- [Check your understanding]
1 - From the article on the pa package, output verbatim the passage that begins with the words "The data frame, jan, is" and ends with the words "the different variables.".
2 - List every cited work in the article on the pa package, giving the authors and year of each as the article does.
3 - Write the next part of the article on the pa package, picking up after its final sentence.

- [Source document]
Abstract
The pa package provides tools for conducting performance attribution for long-only, single currency equity portfolios. The package uses two methods: the Brinson-Hood-Beebower model (hereafter referred to as the Brinson model) and a regression-based analysis. The Brinson model takes an ANOVA-type approach and decomposes the active return of any portfolio into asset allocation, stock selection, and interaction effect. The regression-based analysis utilizes estimated coefficients, based on a regression model, to attribute active return to different factors.Almost all portfolio managers measure performance with reference to a benchmark. The difference in return between a portfolio and the benchmark is its active return. Performance attribution decomposes the active return. The two most common approaches are the Brinson model (Brinson, Hood, and Beebower 1986) and a regression-based analysis (Grinold 2006).
Portfolio managers use different variations of the two models to assess the performance of their portfolios. Managers of fixed income portfolios include yield-curve movements in the model (Lord 1997) while equity managers who focus on the effect of currency movements use variations of the Brinson model to incorporate “local risk premium” (Singer and Karnosky 1995). In contrast, in this paper we focus on attribution models for long-only equity portfolios without considering any currency effect.1
The pa package provides tools for conducting both methods for long-only, single currency equity portfolios.2 The Brinson model takes an ANOVA-type approach and decomposes the active return of any portfolio into asset allocation, stock selection, and interaction effects. The regression-based analysis utilizes estimated coefficients from a linear model to estimate the contributions from different factors.
We demonstrate the use of the pa package with a series of
examples based on data from MSCI Barra’s Global Equity Model II
(GEM2).3
The original data set contains selected attributes such as industry,
size, country, and various style factors for a universe of approximately
48,000 securities on a monthly basis. For illustrative purposes, this
article uses three modified versions of the original data set
(year, quarter, and jan), each
containing 3000 securities. The data frame, quarter, is a
subset of year, containing the data of the first quarter.
The data frame, jan, is a subset of quarter
with the data from January, 2010.
> data(year)
> names(year)
[1] "barrid" "name" "return" "date" "sector" "momentum"
[7] "value" "size" "growth" "cap.usd" "yield" "country"
[13] "currency" "portfolio" "benchmark"
See ?year for information on the different variables.

- [Collected data]

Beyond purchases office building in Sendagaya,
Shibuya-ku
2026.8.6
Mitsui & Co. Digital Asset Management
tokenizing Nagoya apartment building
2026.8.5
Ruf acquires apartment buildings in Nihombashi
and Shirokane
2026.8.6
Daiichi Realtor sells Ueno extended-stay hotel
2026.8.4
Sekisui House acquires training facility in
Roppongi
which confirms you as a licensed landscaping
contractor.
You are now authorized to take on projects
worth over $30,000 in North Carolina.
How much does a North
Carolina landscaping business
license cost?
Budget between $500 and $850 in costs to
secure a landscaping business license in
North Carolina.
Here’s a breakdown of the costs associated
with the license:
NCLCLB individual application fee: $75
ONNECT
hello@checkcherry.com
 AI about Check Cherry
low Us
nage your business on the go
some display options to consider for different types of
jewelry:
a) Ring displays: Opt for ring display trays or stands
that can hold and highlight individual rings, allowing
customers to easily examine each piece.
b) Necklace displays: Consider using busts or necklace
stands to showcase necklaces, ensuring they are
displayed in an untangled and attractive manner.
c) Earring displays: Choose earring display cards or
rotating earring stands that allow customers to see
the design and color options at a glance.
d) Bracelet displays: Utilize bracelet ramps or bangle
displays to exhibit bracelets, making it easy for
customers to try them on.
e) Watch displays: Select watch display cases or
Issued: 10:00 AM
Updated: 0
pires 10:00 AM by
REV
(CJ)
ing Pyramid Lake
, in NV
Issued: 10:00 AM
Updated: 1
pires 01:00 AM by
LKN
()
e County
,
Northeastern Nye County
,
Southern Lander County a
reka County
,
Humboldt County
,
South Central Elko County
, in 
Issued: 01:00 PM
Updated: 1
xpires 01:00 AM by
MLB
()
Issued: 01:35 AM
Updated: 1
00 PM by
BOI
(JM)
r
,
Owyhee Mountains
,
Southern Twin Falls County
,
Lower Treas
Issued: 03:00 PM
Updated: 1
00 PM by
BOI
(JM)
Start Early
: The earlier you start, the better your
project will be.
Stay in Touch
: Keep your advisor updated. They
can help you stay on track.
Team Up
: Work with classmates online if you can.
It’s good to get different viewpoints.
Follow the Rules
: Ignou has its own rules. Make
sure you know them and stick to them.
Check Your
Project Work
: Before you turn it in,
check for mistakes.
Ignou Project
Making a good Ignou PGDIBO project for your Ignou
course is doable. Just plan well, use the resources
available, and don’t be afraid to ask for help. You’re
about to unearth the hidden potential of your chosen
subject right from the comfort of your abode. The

- [Answers to each task]
1 -
The data frame, jan, is a subset of quarter
with the data from January, 2010.
> data(year)
> names(year)
[1] "barrid" "name" "return" "date" "sector" "momentum"
[7] "value" "size" "growth" "cap.usd" "yield" "country"
[13] "currency" "portfolio" "benchmark"
See ?year for information on the different variables.

2 -
- Brinson, Hood, and Beebower 1986
- Grinold 2006
- Lord 1997
- Singer and Karnosky 1995

3 -
The top 200 securities, based on value scores, in January
are selected as portfolio holdings and are held through December 2010
with monthly rebalances to maintain equal-weighting. The benchmark for
this portfolio is defined as the largest 1000 securities based on
size each month. The benchmark is cap-weighted.
Here is a sample of rows and columns from the data frame
year:
name return date sector size
44557 BLUE STAR OPPORTUNITIES CORP 0.00000 2010-01-01 Energy 0.00
25345 SEADRILL -0.07905 2010-01-01 Energy -0.27
264017 BUXLY PAINTS (PKR10) -0.01754 2010-05-01 Materials 0.00
380927 CDN IMPERIAL BK OF COMMERCE 0.02613 2010-08-01 Financials 0.52
388340 CDN IMPERIAL BK OF COMMERCE -0.00079 2010-11-01 Financials 0.55
country portfolio benchmark
44557 USA 0.000 0.000000
25345 NOR 0.000 0.000427
264017 PAK 0.005 0.000000
380927 CAN 0.005 0.000012
388340 CAN 0.005 0.000012
The portfolio has 200 equal-weighted holdings each month. The row for Canadian Imperial Bank of Commerce indicates that it is one of the 200 portfolio holdings with a weight of 0.5% in 2010. Its return was 2.61% in August, and close to flat in November.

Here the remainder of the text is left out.